Both the onshore spot yuan and its offshore counterpart slipped to their softest levels against the dollar since

Nov. 4, 2020. Onshore yuan weakened to a low of 6.6982 per dollar at one point in early trade, not far from the psychologically important 6.7 per dollar, with some market participants saying a breach of the key threshold could prompt further losses.

Its offshore counterpart eased to 6.7338 per dollar.
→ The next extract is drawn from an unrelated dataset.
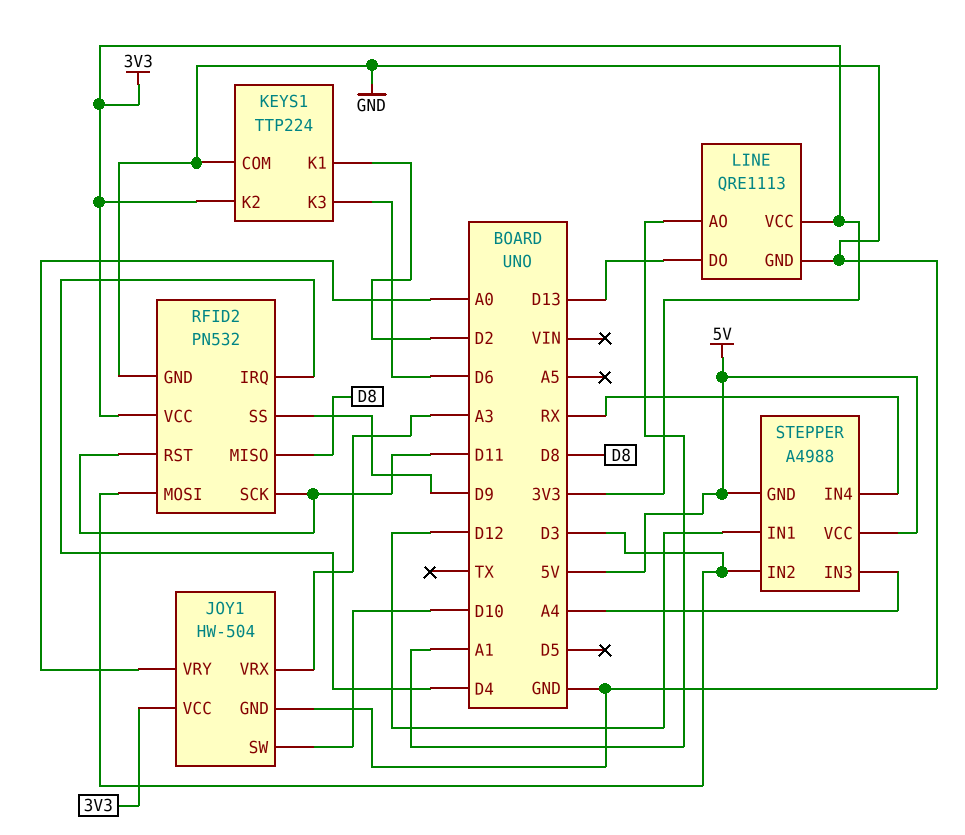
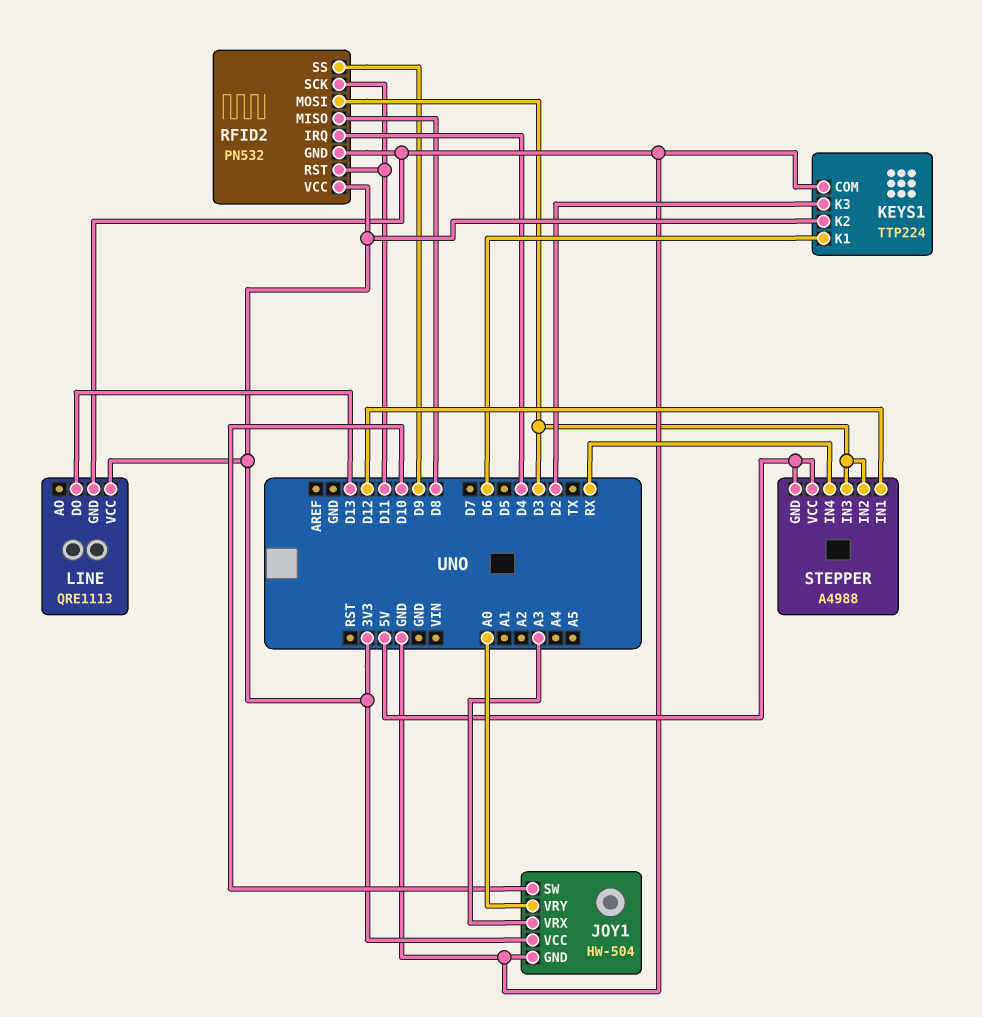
KEYS1 pin K1: D2 -> D6
KEYS1 pin K3: D6 -> D2
LINE pin AO: A1 -> none
STEPPER pin IN3: A4 -> D3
Xing Zhaopeng, senior China strategist at ANZ, said broad dollar strength in light of the hawkish stance adopted by the Federal Reserve piled pressure on the Chinese currency.

“Currently, the yuan is bearing the most depreciation pressure, and such stress may ease in the third quarter of this year,” Xing said, expecting the yuan to trade in a range of 6.6 to 6.8 by end-June.

China’s yuan extends losses, set for worst month in 28 years

Xing and several currency traders noted companies will soon start making dividend payments to overseas shareholders, and such dollar demand could weigh further on the yuan.

Separately, Beijing’s pledge to fight any comments and actions that distort, doubt or deny the country’s COVID-19 response policy also dented market sentiment, traders said.

Lockdowns in dozens of cities across the country, stringent prevention pressures and mobility restrictions have prompted heightened investor concern over wider disruption to economic activity.